Thank you for writing. It is always a pleasure hearing from you,
I'm all for the next post whenever it comes :)
it's always a treat to read your and everyone's post on applevis.
Isn't the iPhone 12 mini as big as iPhone 7 or 8 plus? How can it be so small? Or is it the size of iPhone se 2020? The screen sizes say that iPhone 7plus, for example, is 5.5 inch and iPhone 12 mini is 5.4 inch. And iPhone se 2020 is 4.7 inch, I believe.
Your question is one that I initially had as well. I hope this helps.

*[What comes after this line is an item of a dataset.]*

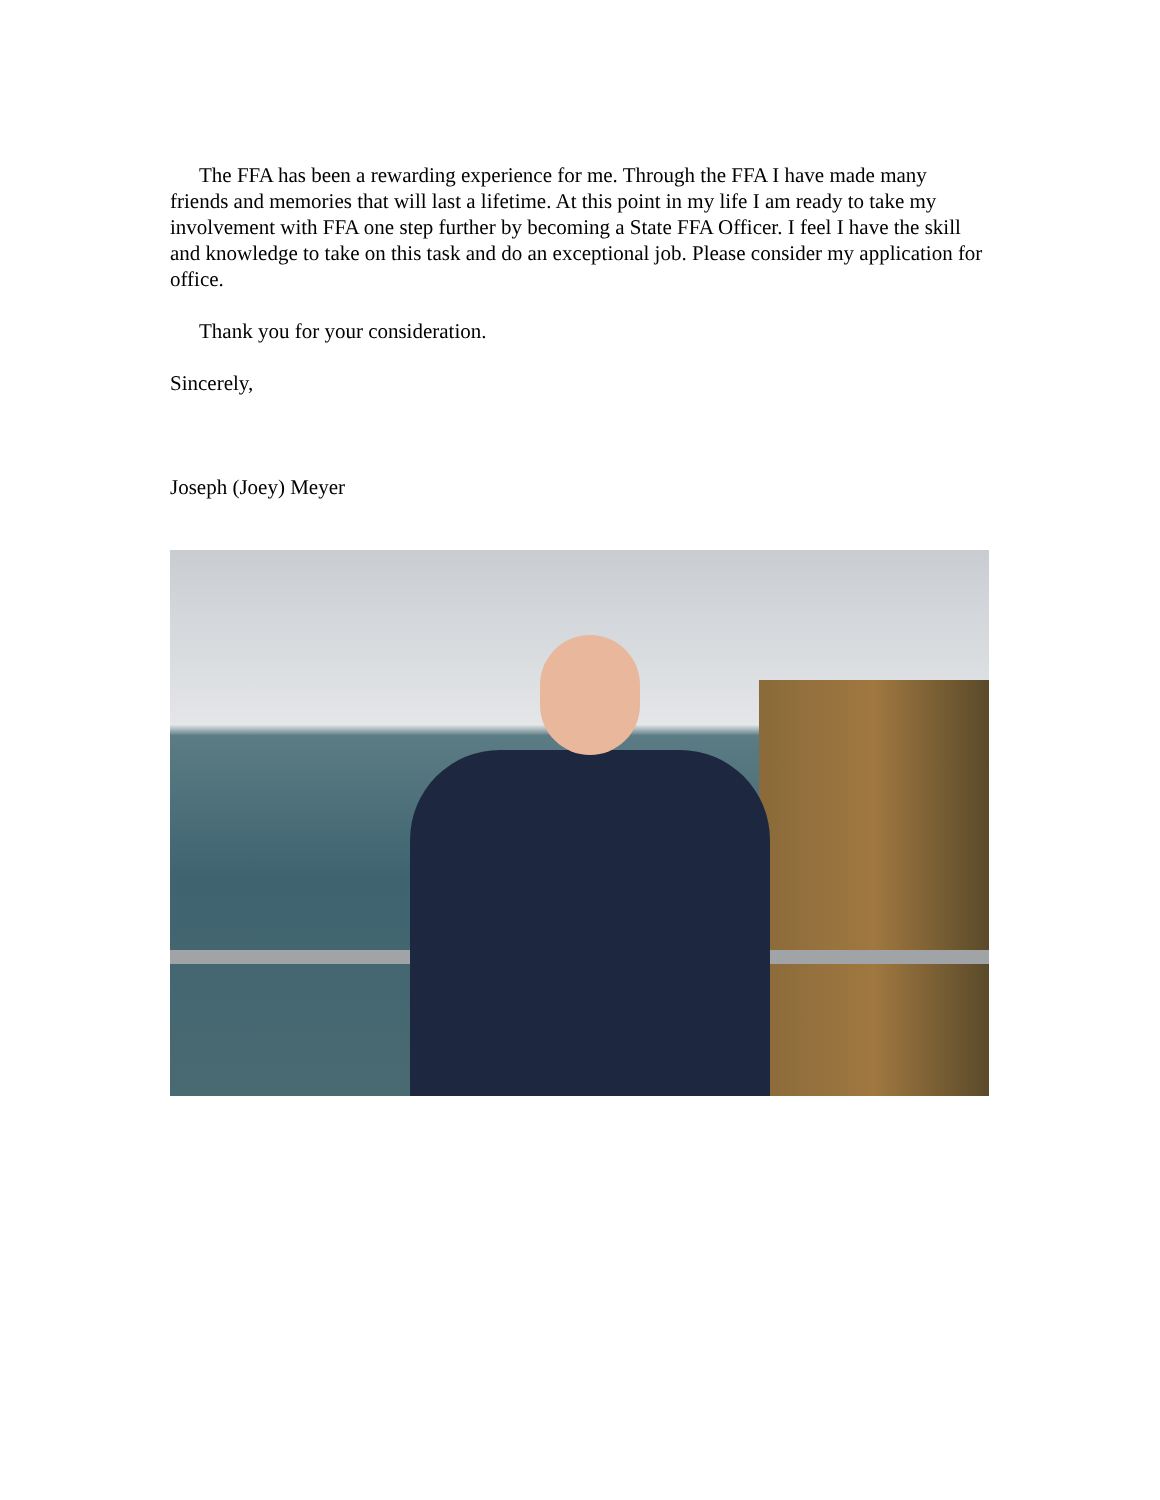The FFA has been a rewarding experience for me. Through the FFA I have made many friends and memories that will last a lifetime. At this point in my life I am ready to take my involvement with FFA one step further by becoming a State FFA Officer. I feel I have the skill and knowledge to take on this task and do an exceptional job. Please consider my application for office.
Thank you for your consideration.
Sincerely,
Joseph (Joey) Meyer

Generally, when you look up screen sizes on iPhones, you are seeing the size of the display where you can see the illuminated area and perform gestures. So, if you have a Home button, you loose a bunch of visible display space at the bottom of the screen. So, a SE2020 has a smaller screen size, than the iPhone 12 mini, but the entire SE2020 device is slightly larger. That's because you have a Home button taking up real estate. Of course, if you prefer TouchID in a smaller footprint, the SE2020 sounds like a great iPhone. You mentioned both the iPhone 7 and iPhone 8 plus. Although the 8 plus had a larger area for gestures than the 12 mini, it was considerably larger and heavier for carrying in a pocket or a purse. The iPhone 7 had a smaller screen for viewing and gestures, but it was also larger than the iPhone 12 mini. The iPhone 12 mini is slightly larger in overall size than a phone like the old iPhone 5S, but the mini has considerably more real display space for gestures and viewing . My last iPhone was the iPhone Xr, which is a really nice device, but it was just too large and heavy. The iPhone 12 mini does have a smaller display, but the same number of icons still appear on the Home screen and it is considerably smaller and lighter. And, although I have relatively large hands, I am having no problem with my four-finger gestures. I rather like FaceID, in part, because I like the entire display being available for gestures. As a totally blind user, the smaller footprint of the iPhone 12 mini makes it perfect for me.
I'm not a wizard on all the tech specs, but I did check the Web and was able to verify what I've shared here. If you make some other discovery or I am in error on some of this, please let me know.